"Banyak keluhan (pemblokiran internet). Makanya, saya harap semua sisi informasi bisa dibuka," kata Lukas di Kantor Presiden RI, Jakarta, Senin.
Pemblokiran layanan data telekomunikasi di Papua dan Papua Barat dilakukan sejak 21 Agustus 2019 oleh Kementerian Komunikasi dan Informatika (Kemenkoinfo) karena kericuhan di dua provinsi tersebut.
Hal itu terjadi karena sejak 19 Agustus 2019 ada aksi pembakaran toko, mobil, dan gedung DPRD di Fakfak, Sorong, serta Manokwari oleh massa yang memprotes insiden penangkapan dan ucapan rasial terhadap mahasiswa Papua di Surabaya, Jawa Timur.
Kericuhan di Fakfak, Sorong, dan Manokwari pecah karena dipicu foto dan satu video yang tersebar di media sosial dan aplikasi pesan WhatsApp.
Foto yang dimaksudnya adalah gambar mahasiswa Papua tewas dipukul aparat di Surabaya dan rekaman video berdurasi 2 menit mengenai teriakan rasial yang diduga dilakukan aparat TNI dan polisi di depan Asrama Mahasiswa Papua di Surabaya.
Baca juga: Kemkominfo blokir layanan data internet di Papua dan Papua Barat
"Kondisi di Papua saat ini aman, intinya situasi aman di Papua. Kalau ada mahasiswa ribut-ribut, kami sudah biasa hadapi. Akan tetapi, kalau pembatasan internet memang dilakukan oleh pemerintah pusat, kami tidak tahu," tambah Lukas.
Meski mengaku pemerintahan dan kondisi perekonomian berjalan tanpa internet, dia berharap blokir tersebut dapat segera dibuka.
"Semua berjalan, semuanya berjalan, kalau masalah pembatasan dilakukan oleh perusahaan untuk menjaga keamanan. Namun, saya harap dalam waktu dekat pemerintah sudah mulai buka kembali. Hanya ini bukan urusan Menkominfo. Ini Menkopolhukam, semua kementerian sepakat untuk tutup akses itu, kepolisian, Menkopolhukam, Menkominfo jadi semua demi kepentingan negara," jelas Lukas.
Menkominfo Rudiantara pun hanya menyampaikan maaf atas pemblokiran tersebut.
"Saya meminta maaf kepada teman-teman yang terdampak ini.

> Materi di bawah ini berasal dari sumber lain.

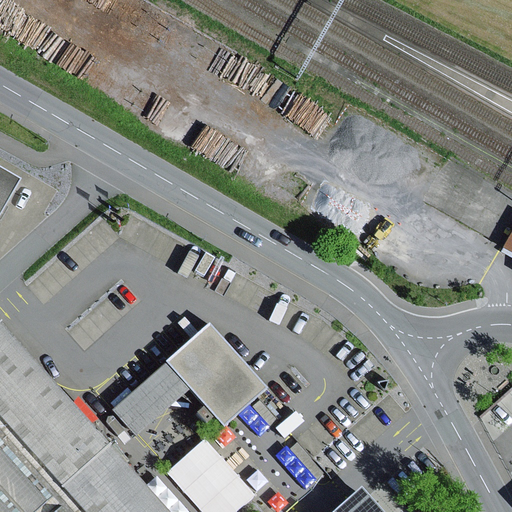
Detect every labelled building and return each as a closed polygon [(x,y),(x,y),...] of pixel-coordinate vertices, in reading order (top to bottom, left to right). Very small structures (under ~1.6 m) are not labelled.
[(0,172),(0,210),(15,181),(0,172)] [(511,255),(511,231),(502,250),(511,255)] [(209,327),(166,363),(189,389),(223,427),(265,390),(209,327)] [(0,511),(165,511),(0,328),(0,511)] [(189,389),(166,363),(112,412),(135,438),(189,389)] [(377,511),(363,496),(345,511),(377,511)]
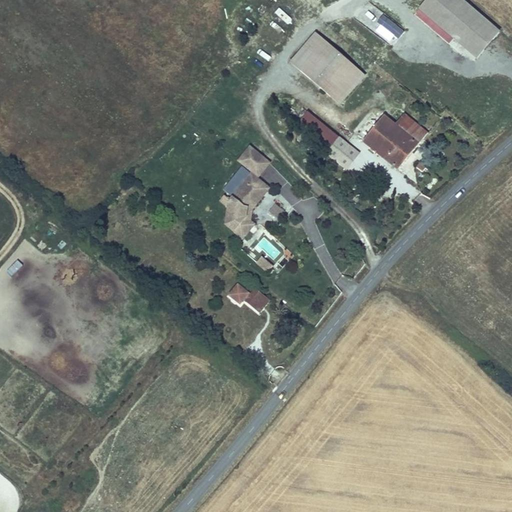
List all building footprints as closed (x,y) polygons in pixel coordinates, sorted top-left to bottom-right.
[(458,0),(428,0),(419,12),(477,61),(499,34),(458,0)] [(405,32),(383,14),(376,22),(398,40),(405,32)] [(306,75),(330,45),(314,33),(290,62),(306,75)] [(341,104),(365,74),(330,45),(306,75),(341,104)] [(365,140),(381,120),(372,112),(355,133),(365,140)] [(339,138),(307,113),(299,124),(331,149),(334,144),(339,138)] [(398,170),(428,134),(410,119),(406,116),(397,127),(384,117),(381,120),(365,140),(363,142),(398,170)] [(364,158),(339,138),(334,144),(359,164),(364,158)] [(243,165),(224,189),(232,196),(230,198),(225,194),(220,201),(227,206),(225,223),(243,238),(255,224),(251,221),(252,210),(270,188),(258,178),(271,162),(249,145),(237,161),(243,165)] [(286,212),(275,204),(269,211),(280,220),(286,212)] [(271,265),(262,256),(257,262),(266,270),(271,265)] [(7,271),(12,276),(23,265),(17,260),(7,271)] [(256,310),(265,298),(255,290),(250,296),(238,287),(230,297),(241,304),(246,297),(248,299),(246,302),(256,310)] [(259,312),(268,300),(265,298),(256,310),(259,312)]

Sekali lagi, ini bukan hanya saya dan ini kepentingan bangsa," kata Rudiantara.
Rudiantara juga tidak dapat memutuskan kapan pemblokiran internet tersebut dapat dicabut.
"Kalau target 'kan saya tidak bisa menargetkan, kecuali membangun seperti membangun Palapa Ring, paling banyak di Papua," tambah Rudiantara.
Baca juga: Masyarakat Tulungagung galang gerakan NKRI cinta Papua
Kemenkominfo mengaku melakukan pemblokiran tersebut berdasarkan kewenangan yang diberikan oleh undang-undang.
Kominfo, lanjut dia, senantiasa melakukan ini dengan dasar Undang-Undang tentang Informasi dan Transaksi Elektronik. Udang-undang ini mengacunya pada UUD NRI Tahun 1945.
"Di dalam UUD 1945, kita hormati hak asasi manusia pada Pasal 28 J dan itu memang diperbolehkan dilakukan pembatasan mengacu pada UU yang berlaku. Nah, di UU ITE itu justru pemerintah, dalam hal ini Kemkominfo mempunyai kewajiban untuk membatasi penyebaran konten yang sifatnya negatif. Justru kalau saya tidak lakukan, saya tidak taat UU," jelas Rudiantara.
Secara pararel, menurut Rudiantara, pihak kepolisian juga memproses hukum mereka yang menyebarkan kabar bohon (hoaks).
"Makanya, teman-teman penegak hukum, polisi juga melakukan pengejaran, pemrosesan hukum terhadap yang menyebar hoaks. Jadi, bukan masalah pembatasan saja. Semua kita lakukan," kata Rudiantara.